→ **Brief**:
Produce the records again in full, exactly as shown below.

→ **Records supplied**:
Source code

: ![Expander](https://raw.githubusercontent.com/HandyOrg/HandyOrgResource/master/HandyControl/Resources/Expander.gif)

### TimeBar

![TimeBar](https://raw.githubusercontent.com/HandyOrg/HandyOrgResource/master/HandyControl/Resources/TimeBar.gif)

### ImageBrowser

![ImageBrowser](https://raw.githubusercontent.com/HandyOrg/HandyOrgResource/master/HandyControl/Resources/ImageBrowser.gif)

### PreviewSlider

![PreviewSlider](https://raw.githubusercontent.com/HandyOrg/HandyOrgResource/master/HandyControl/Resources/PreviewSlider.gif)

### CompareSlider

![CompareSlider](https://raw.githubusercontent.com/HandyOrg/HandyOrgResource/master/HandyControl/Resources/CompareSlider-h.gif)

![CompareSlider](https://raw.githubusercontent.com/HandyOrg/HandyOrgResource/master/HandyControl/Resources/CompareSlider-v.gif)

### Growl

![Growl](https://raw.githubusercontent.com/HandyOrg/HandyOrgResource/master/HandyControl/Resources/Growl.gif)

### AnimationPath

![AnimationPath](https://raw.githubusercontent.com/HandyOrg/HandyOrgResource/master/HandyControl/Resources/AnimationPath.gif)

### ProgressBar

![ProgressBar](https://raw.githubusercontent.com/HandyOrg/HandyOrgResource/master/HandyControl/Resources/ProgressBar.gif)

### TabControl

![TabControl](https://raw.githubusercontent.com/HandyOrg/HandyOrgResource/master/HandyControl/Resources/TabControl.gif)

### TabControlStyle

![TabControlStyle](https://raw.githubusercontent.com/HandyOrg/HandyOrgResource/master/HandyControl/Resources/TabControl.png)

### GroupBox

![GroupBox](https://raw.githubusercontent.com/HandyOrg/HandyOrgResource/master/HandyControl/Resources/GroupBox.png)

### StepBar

→ **Answer to this exercise**:
Source code

: ![Expander](https://raw.githubusercontent.com/HandyOrg/HandyOrgResource/master/HandyControl/Resources/Expander.gif)

### TimeBar

![TimeBar](https://raw.githubusercontent.com/HandyOrg/HandyOrgResource/master/HandyControl/Resources/TimeBar.gif)

### ImageBrowser

![ImageBrowser](https://raw.githubusercontent.com/HandyOrg/HandyOrgResource/master/HandyControl/Resources/ImageBrowser.gif)

### PreviewSlider

![PreviewSlider](https://raw.githubusercontent.com/HandyOrg/HandyOrgResource/master/HandyControl/Resources/PreviewSlider.gif)

### CompareSlider

![CompareSlider](https://raw.githubusercontent.com/HandyOrg/HandyOrgResource/master/HandyControl/Resources/CompareSlider-h.gif)

![CompareSlider](https://raw.githubusercontent.com/HandyOrg/HandyOrgResource/master/HandyControl/Resources/CompareSlider-v.gif)

### Growl

![Growl](https://raw.githubusercontent.com/HandyOrg/HandyOrgResource/master/HandyControl/Resources/Growl.gif)

### AnimationPath

![AnimationPath](https://raw.githubusercontent.com/HandyOrg/HandyOrgResource/master/HandyControl/Resources/AnimationPath.gif)

### ProgressBar

![ProgressBar](https://raw.githubusercontent.com/HandyOrg/HandyOrgResource/master/HandyControl/Resources/ProgressBar.gif)

### TabControl

![TabControl](https://raw.githubusercontent.com/HandyOrg/HandyOrgResource/master/HandyControl/Resources/TabControl.gif)

### TabControlStyle

![TabControlStyle](https://raw.githubusercontent.com/HandyOrg/HandyOrgResource/master/HandyControl/Resources/TabControl.png)

### GroupBox

![GroupBox](https://raw.githubusercontent.com/HandyOrg/HandyOrgResource/master/HandyControl/Resources/GroupBox.png)

### StepBar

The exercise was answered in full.